Your copy should match the records exactly, except that it contains no pictures.

*** Entries provided Section Begins ***

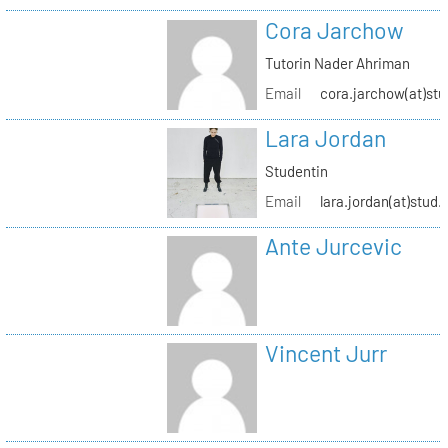
Cora Jarchow
Tutorin Nader Ahriman
Email
cora.jarchow(at)stu
Lara Jordan
Studentin
Email
lara.jordan(at)stud.
Ante Jurcevic
Vincent Jurr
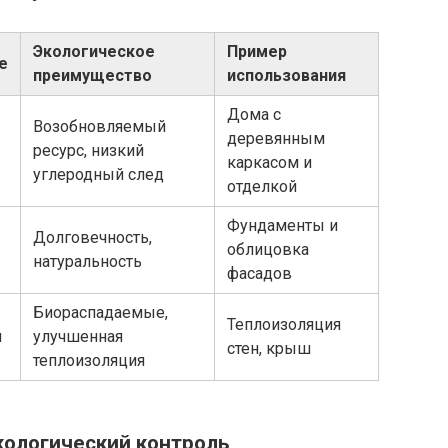
Экологическое
Пример
е
преимущество
использования
Дома с
Возобновляемый
деревянным
ресурс, низкий
каркасом и
углеродный след
отделкой
Фундаменты и
Долговечность,
облицовка
натуральность
фасадов
Биораспадаемые,
Теплоизоляция
я
улучшенная
стен, крыш
теплоизоляция
кологический контроль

*** Entries provided Section Ends ***

### Answer area
Cora Jarchow
Tutorin Nader Ahriman
Email
cora.jarchow(at)stu
Lara Jordan
Studentin
Email
lara.jordan(at)stud.
Ante Jurcevic
Vincent Jurr
Экологическое
Пример
е
преимущество
использования
Дома с
Возобновляемый
деревянным
ресурс, низкий
каркасом и
углеродный след
отделкой
Фундаменты и
Долговечность,
облицовка
натуральность
фасадов
Биораспадаемые,
Теплоизоляция
я
улучшенная
стен, крыш
теплоизоляция
кологический контроль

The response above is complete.